Government's misuse of the Life Insurance Corporation of India

I have been reading about how Life Insurance Corporation (LIC) is dangerously close to its minimum reserves.

IRDAI approval to LIC to acquire a further stake in IDBI Bank was in clear violation of the Insurance Act, which does not allow any insurance company to acquire more than 15 per cent stake in another company. 

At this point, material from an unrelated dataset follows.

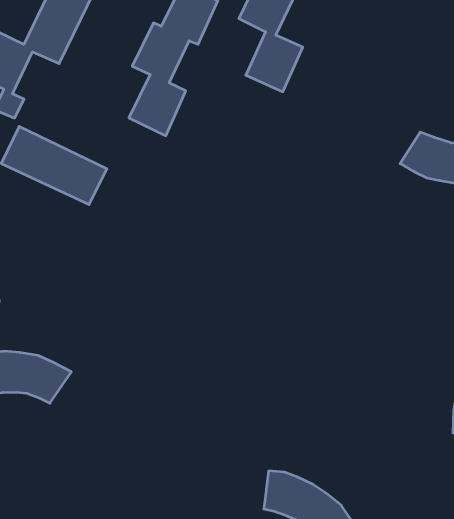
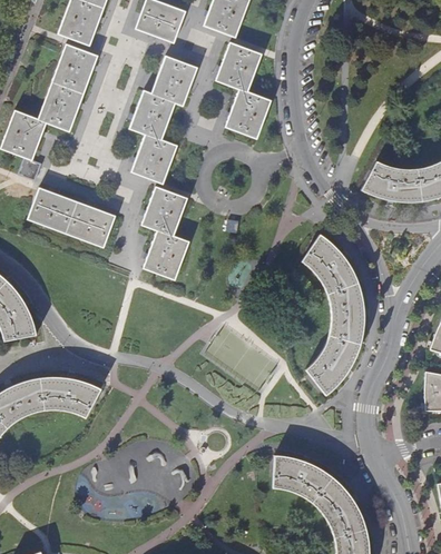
building: none -> [140,186,188,279]
building: none -> [301,234,365,396]

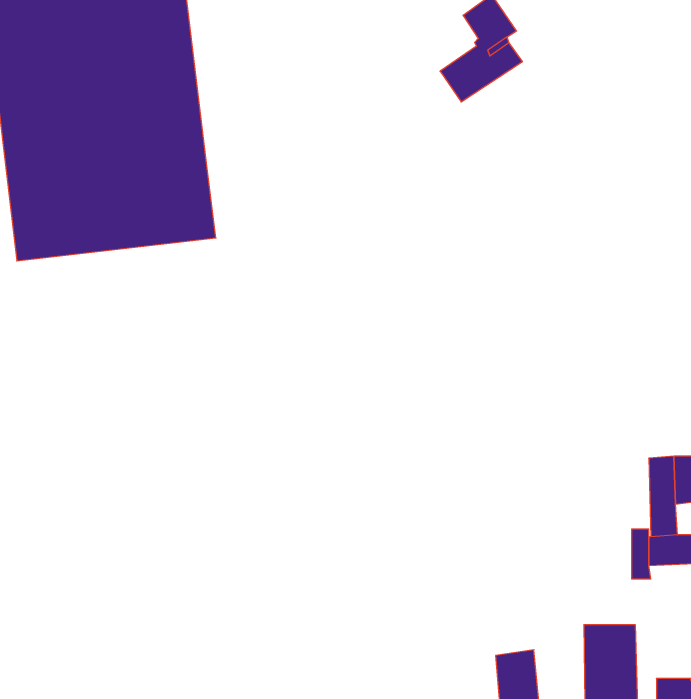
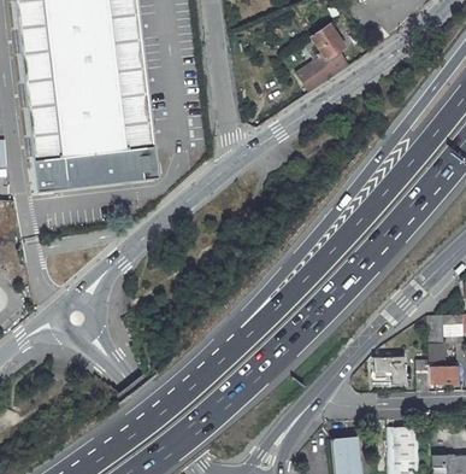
building: none -> [374,357,406,384]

A pet format for politicians and senior government officials to steal from us :

  1. Prevail upon bankers to give loans to corporates who don’t intend paying that money back to the bank. Witness the 900 crores given to Mallya by IDBI Bank. The money given away is your and my deposits with the bank.
  2. When the bank cannot pay its depositors back when the depositors need their money, infuse capital into the banks from tax money taken from you and me. The Govt. put 10,000 crores into IDBI Bank a while ago.
  3. When the government feels short of money – simply raid into another depository of our savings – the LIC. Force them to put money into banks the politicians and senior Government officials caused to fail. LIC put  23000 crores in buying Government’s stake in a seriously loss making bank and is being asked to shell out another 10,000 crores as IDBI isn’t on its feet still.
Just six months after the Govt. forced LIC to pay it 21000 crores to pick up its stake in failing IDBI bank, the bank has requested LIC for a further 10,000 crores to make up for the money it gifted away to scammer corporates. Yet the same bank lost 4000 crores in just one quarter ending Dec 2018.

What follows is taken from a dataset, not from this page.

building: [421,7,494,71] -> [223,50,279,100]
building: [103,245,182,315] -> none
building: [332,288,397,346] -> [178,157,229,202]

BJP leader Yashwant Sinha's comment after the ONGC stake sales, "This is daylight robbery," might look more reasonable to some. 

LIC has the insurance money of nearly 20 % Indians.

LIC holds 25 % stake in Infrastructure Leasing and Financial Services (IL&FS). The heavily debt laden IL&FS has been on a loan defaulting spree

Over the years, LIC has become the rescuer of anything that goes wrong in the world of financeThe money that LIC has, is the premium paid by its policyholders. Hence, unlike taxes paid by the taxpayers, this money does not belong to the government. It belongs to the policyholders of LIC.

It is worth remembering that LIC is not an asset reconstruction company or a distressed assets management fund or a vulture fund, which buys troubled assets cheaply and then tries to revive and sell them. It doesn't have any expertise in managing and running financial institutions, which are in trouble.

LIC has investments in 20 public sector banks, along with owning IDBI Bank. Given the mess in public sector banks, LIC already has a huge risk built into its investment portfolio.